**Directions for this task:**
In the passage below on Victor Oladipo's season with the Thunder, can you copy word for word the stretch that begins at "OKC is also" and stops after "in the conference."?

**Excerpted passage:**

◆ ◆ ◆ ◆

In the 2016-2017 season, Oladipo — playing alongside the Most Valuable Player Russell Westbrook — averaged 15.9 points, 4.4 rebounds, 2.6 assists, and 1.2 steals per game, filling in a secondary ball-handler role while flaunting his two-way chops. He was a solid contributor throughout the season, but the weight of the loss of Durant from the roster left the fanbase with lots to be desired.

OKC is also where Victor Oladipo found his touch as a respectable shooter in the league, upping his three-point attempts per game to about five while converting about 36 percent of them — a significant jump from the year prior when he just shot 34 percent from deep.

His increased frequency and accuracy made him a valuable commodity and the best player outside of Westbrook in the 2017 season, as the Thunder finished the year with 47 wins and the sixth spot in the conference.

More than his overall numbers, Oladipo was the catalyst of some of the most incredible highlights in that season, including the 2017 Dunk of the Year, which saw him double-clutch a posterizing dunk on the then-Atlanta Hawk Dwight Howard.

He was also the recipient of one of the greatest, if not the greatest assist Russell Westbrook has ever made in his career, threading a one-handed bounce pass in between the legs of a sprinting defender for a fastbreak finish by Oladipo in Toronto.

Looking back, Thunder Victor Oladipo was a prelude to his All-Star self. OKC, despite playing just one season, was home for Oladipo where he honed his craft and upped his value. What’s next for him in the city is anyone’s guess. Surely though, it will be what is best for both sides.

◆ ◆ ◆ ◆

**Material provided:**
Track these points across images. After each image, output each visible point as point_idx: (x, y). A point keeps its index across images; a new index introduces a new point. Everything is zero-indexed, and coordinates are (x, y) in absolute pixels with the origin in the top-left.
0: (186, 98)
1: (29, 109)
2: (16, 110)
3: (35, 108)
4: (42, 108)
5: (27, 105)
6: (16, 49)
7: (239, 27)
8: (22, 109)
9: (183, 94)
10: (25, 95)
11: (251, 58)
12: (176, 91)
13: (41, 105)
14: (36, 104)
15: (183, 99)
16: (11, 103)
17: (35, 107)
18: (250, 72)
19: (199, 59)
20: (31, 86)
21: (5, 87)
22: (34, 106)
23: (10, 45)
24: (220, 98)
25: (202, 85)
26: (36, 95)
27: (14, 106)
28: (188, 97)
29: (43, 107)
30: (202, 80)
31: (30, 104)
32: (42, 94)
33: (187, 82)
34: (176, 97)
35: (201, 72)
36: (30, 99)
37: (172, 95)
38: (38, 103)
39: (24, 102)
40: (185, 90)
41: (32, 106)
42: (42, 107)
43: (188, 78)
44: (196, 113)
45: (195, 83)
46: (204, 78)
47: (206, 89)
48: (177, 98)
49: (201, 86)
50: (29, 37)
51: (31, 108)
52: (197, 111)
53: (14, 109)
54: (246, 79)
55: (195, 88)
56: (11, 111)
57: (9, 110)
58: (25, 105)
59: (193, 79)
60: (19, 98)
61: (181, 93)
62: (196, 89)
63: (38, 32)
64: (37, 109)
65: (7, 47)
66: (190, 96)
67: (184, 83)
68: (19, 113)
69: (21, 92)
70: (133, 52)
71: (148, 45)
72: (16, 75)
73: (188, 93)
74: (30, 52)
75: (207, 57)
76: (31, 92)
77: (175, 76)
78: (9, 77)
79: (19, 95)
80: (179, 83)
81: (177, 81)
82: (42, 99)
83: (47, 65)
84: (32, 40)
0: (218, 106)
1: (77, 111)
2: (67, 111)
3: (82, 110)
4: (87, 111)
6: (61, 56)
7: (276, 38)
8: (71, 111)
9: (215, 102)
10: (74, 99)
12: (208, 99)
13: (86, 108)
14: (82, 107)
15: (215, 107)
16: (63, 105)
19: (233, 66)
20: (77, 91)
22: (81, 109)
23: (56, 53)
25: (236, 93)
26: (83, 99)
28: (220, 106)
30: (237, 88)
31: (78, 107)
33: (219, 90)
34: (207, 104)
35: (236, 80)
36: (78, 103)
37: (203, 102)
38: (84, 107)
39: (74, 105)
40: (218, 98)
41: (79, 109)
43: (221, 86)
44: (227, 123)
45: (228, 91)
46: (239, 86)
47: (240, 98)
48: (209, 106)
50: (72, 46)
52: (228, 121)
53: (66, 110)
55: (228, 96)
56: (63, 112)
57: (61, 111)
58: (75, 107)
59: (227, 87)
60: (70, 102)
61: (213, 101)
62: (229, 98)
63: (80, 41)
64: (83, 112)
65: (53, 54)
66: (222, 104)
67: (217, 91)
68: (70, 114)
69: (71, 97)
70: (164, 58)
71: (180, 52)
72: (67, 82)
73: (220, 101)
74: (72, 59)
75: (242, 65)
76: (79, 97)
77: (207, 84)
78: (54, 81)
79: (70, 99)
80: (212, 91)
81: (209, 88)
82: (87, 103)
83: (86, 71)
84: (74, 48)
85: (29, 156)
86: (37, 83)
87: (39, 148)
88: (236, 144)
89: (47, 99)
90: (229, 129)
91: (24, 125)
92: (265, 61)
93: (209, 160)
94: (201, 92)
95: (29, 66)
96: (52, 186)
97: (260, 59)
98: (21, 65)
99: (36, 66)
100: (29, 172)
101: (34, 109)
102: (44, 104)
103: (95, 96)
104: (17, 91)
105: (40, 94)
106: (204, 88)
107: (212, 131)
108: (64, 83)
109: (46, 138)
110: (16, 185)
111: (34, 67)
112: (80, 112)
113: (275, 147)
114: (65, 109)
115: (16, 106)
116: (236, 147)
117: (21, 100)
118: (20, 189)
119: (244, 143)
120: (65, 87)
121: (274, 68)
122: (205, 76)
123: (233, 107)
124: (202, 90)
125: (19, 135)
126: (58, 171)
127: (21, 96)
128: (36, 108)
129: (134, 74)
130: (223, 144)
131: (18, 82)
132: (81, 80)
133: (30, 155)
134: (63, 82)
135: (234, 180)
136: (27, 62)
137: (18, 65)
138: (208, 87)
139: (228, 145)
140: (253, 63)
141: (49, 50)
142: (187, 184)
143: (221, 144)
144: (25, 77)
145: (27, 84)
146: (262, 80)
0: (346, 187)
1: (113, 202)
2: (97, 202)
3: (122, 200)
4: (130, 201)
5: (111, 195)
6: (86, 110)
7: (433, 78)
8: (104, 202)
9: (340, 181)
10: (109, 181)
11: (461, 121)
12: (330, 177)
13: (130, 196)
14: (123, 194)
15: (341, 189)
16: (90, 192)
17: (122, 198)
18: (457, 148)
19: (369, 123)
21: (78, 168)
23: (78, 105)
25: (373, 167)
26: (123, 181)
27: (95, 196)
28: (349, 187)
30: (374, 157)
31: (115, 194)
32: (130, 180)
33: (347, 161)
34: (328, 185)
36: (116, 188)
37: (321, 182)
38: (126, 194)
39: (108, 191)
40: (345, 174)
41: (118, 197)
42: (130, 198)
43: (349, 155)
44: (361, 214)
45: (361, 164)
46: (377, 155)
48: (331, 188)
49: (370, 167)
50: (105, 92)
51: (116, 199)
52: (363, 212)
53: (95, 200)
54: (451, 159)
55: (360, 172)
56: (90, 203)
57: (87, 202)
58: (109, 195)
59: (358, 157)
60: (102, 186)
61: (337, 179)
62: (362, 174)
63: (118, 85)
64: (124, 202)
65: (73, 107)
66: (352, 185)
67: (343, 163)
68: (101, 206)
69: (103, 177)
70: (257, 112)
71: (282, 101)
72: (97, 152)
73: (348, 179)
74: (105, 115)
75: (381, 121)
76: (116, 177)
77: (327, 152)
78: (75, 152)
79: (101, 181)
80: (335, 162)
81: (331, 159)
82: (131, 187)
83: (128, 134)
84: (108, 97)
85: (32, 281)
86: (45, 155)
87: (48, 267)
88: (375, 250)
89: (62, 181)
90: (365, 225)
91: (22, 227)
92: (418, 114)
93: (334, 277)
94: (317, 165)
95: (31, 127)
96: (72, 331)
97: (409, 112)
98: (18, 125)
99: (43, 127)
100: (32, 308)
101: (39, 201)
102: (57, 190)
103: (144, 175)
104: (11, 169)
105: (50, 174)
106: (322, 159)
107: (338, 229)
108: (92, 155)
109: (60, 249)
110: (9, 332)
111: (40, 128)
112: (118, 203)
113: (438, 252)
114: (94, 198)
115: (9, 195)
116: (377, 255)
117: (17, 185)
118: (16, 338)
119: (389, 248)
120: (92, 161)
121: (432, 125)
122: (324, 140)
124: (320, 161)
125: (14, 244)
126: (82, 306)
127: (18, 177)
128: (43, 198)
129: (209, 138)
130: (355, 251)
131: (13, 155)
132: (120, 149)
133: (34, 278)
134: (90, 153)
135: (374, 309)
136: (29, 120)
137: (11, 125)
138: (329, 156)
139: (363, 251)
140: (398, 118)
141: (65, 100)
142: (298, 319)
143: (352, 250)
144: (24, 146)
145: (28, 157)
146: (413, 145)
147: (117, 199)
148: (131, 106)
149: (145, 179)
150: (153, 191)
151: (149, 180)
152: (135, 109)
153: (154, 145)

◆ ◆ ◆ ◆

**Final answer:**
OKC is also where Victor Oladipo found his touch as a respectable shooter in the league, upping his three-point attempts per game to about five while converting about 36 percent of them — a significant jump from the year prior when he just shot 34 percent from deep.

His increased frequency and accuracy made him a valuable commodity and the best player outside of Westbrook in the 2017 season, as the Thunder finished the year with 47 wins and the sixth spot in the conference.